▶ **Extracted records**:

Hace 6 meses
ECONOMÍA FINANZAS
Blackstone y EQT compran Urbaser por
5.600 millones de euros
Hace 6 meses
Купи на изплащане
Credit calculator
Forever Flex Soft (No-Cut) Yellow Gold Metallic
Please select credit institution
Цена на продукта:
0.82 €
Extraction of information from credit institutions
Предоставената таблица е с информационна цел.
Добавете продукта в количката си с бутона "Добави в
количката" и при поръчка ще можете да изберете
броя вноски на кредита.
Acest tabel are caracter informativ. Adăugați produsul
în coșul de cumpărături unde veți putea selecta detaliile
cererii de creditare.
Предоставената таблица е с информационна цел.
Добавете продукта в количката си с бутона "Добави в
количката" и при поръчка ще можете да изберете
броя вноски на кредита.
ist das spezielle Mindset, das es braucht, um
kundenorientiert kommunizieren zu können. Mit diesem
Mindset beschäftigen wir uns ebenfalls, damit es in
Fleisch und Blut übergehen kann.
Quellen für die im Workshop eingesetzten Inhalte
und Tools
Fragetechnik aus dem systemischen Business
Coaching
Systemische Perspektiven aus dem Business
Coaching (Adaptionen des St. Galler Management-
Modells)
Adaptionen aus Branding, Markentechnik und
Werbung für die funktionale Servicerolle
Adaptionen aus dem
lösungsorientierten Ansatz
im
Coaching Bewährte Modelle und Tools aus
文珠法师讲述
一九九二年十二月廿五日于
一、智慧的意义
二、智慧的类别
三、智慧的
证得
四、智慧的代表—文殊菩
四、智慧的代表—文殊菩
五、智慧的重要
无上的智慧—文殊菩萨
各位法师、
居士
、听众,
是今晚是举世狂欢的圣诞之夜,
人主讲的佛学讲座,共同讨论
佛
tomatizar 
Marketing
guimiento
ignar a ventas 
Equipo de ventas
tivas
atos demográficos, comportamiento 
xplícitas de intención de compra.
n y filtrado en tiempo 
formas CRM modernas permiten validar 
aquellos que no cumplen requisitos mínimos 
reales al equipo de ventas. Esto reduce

▶ **Prompt**:
Return every line of the entries that contains the string "ventas", treating uppercase and lowercase as different.

▶ **Response to the task**:
ignar a ventas 
Equipo de ventas
reales al equipo de ventas. Esto reduce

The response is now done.